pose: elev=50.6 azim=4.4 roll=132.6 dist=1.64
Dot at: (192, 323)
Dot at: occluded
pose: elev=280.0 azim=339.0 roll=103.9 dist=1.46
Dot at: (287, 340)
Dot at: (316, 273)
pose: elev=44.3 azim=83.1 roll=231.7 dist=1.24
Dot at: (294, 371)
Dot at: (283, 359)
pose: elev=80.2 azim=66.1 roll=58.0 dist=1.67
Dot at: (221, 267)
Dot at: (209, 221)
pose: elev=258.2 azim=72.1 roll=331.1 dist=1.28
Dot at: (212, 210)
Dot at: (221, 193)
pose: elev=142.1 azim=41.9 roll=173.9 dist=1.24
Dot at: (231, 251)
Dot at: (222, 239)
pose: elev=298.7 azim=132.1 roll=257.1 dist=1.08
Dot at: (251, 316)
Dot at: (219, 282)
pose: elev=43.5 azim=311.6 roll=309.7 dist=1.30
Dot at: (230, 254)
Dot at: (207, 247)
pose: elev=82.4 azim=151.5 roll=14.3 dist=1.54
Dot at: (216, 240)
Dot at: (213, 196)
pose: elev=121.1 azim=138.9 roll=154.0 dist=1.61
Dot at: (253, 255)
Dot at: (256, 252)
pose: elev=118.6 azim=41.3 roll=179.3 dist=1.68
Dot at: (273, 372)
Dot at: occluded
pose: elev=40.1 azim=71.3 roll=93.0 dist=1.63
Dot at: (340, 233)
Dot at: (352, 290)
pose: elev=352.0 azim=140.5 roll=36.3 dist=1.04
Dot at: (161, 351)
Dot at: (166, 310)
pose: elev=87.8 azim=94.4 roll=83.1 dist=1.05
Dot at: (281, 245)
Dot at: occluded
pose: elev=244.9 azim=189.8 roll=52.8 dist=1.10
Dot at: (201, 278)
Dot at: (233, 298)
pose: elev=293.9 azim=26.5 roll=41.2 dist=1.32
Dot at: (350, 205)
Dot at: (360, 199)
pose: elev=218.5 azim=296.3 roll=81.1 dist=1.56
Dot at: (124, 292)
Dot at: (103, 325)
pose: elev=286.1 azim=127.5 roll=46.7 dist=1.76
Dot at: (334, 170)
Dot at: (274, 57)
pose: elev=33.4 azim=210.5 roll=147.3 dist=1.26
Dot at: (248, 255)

○ ○ ○ ○ ○

Copy all the entries above again, swapping every "pose" for "view" and leaving everything else unchanged.

view: elev=50.6 azim=4.4 roll=132.6 dist=1.64
Dot at: (192, 323)
Dot at: occluded
view: elev=280.0 azim=339.0 roll=103.9 dist=1.46
Dot at: (287, 340)
Dot at: (316, 273)
view: elev=44.3 azim=83.1 roll=231.7 dist=1.24
Dot at: (294, 371)
Dot at: (283, 359)
view: elev=80.2 azim=66.1 roll=58.0 dist=1.67
Dot at: (221, 267)
Dot at: (209, 221)
view: elev=258.2 azim=72.1 roll=331.1 dist=1.28
Dot at: (212, 210)
Dot at: (221, 193)
view: elev=142.1 azim=41.9 roll=173.9 dist=1.24
Dot at: (231, 251)
Dot at: (222, 239)
view: elev=298.7 azim=132.1 roll=257.1 dist=1.08
Dot at: (251, 316)
Dot at: (219, 282)
view: elev=43.5 azim=311.6 roll=309.7 dist=1.30
Dot at: (230, 254)
Dot at: (207, 247)
view: elev=82.4 azim=151.5 roll=14.3 dist=1.54
Dot at: (216, 240)
Dot at: (213, 196)
view: elev=121.1 azim=138.9 roll=154.0 dist=1.61
Dot at: (253, 255)
Dot at: (256, 252)
view: elev=118.6 azim=41.3 roll=179.3 dist=1.68
Dot at: (273, 372)
Dot at: occluded
view: elev=40.1 azim=71.3 roll=93.0 dist=1.63
Dot at: (340, 233)
Dot at: (352, 290)
view: elev=352.0 azim=140.5 roll=36.3 dist=1.04
Dot at: (161, 351)
Dot at: (166, 310)
view: elev=87.8 azim=94.4 roll=83.1 dist=1.05
Dot at: (281, 245)
Dot at: occluded
view: elev=244.9 azim=189.8 roll=52.8 dist=1.10
Dot at: (201, 278)
Dot at: (233, 298)
view: elev=293.9 azim=26.5 roll=41.2 dist=1.32
Dot at: (350, 205)
Dot at: (360, 199)
view: elev=218.5 azim=296.3 roll=81.1 dist=1.56
Dot at: (124, 292)
Dot at: (103, 325)
view: elev=286.1 azim=127.5 roll=46.7 dist=1.76
Dot at: (334, 170)
Dot at: (274, 57)
view: elev=33.4 azim=210.5 roll=147.3 dist=1.26
Dot at: (248, 255)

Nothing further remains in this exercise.